Copy out the lines from the beginning of the material through the line containing "one the mother", including both ends. Leave the pictures out of your answer.

■ **MATERIAL FOR THIS EXERCISE**:
--- START ---

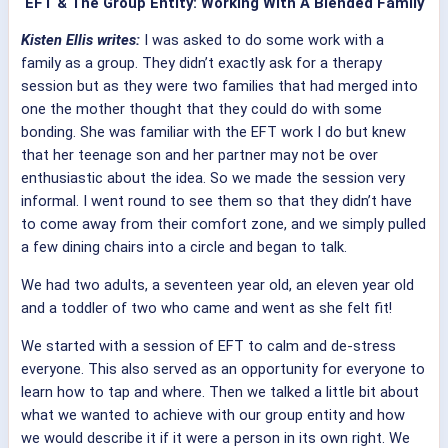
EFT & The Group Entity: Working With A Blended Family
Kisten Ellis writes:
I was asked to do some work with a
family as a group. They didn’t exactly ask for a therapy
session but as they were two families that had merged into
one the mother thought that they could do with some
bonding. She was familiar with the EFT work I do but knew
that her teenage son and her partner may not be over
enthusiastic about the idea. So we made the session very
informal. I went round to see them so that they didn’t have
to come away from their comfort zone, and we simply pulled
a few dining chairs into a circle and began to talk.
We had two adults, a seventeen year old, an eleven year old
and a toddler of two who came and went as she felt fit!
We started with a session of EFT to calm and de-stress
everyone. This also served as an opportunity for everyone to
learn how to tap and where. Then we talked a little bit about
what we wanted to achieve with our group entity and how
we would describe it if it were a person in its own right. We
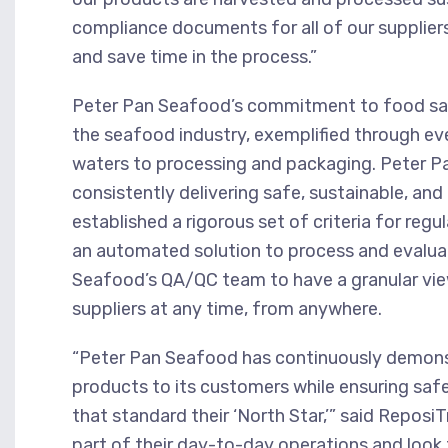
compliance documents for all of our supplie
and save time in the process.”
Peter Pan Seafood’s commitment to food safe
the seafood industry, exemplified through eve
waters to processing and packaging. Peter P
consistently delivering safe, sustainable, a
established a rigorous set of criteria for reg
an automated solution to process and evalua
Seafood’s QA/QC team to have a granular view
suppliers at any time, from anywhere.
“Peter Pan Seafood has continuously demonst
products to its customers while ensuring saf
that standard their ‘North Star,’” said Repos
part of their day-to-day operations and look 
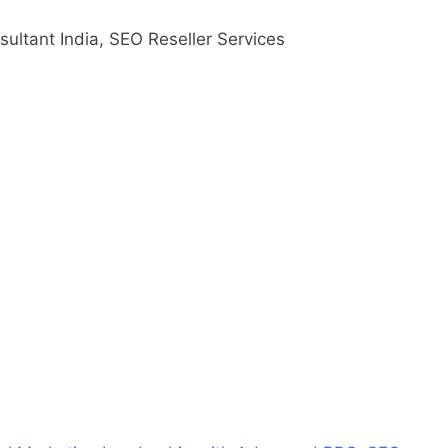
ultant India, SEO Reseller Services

--- END ---

■ **WRITTEN RESPONSE**:
EFT & The Group Entity: Working With A Blended Family
Kisten Ellis writes:
I was asked to do some work with a
family as a group. They didn’t exactly ask for a therapy
session but as they were two families that had merged into
one the mother thought that they could do with some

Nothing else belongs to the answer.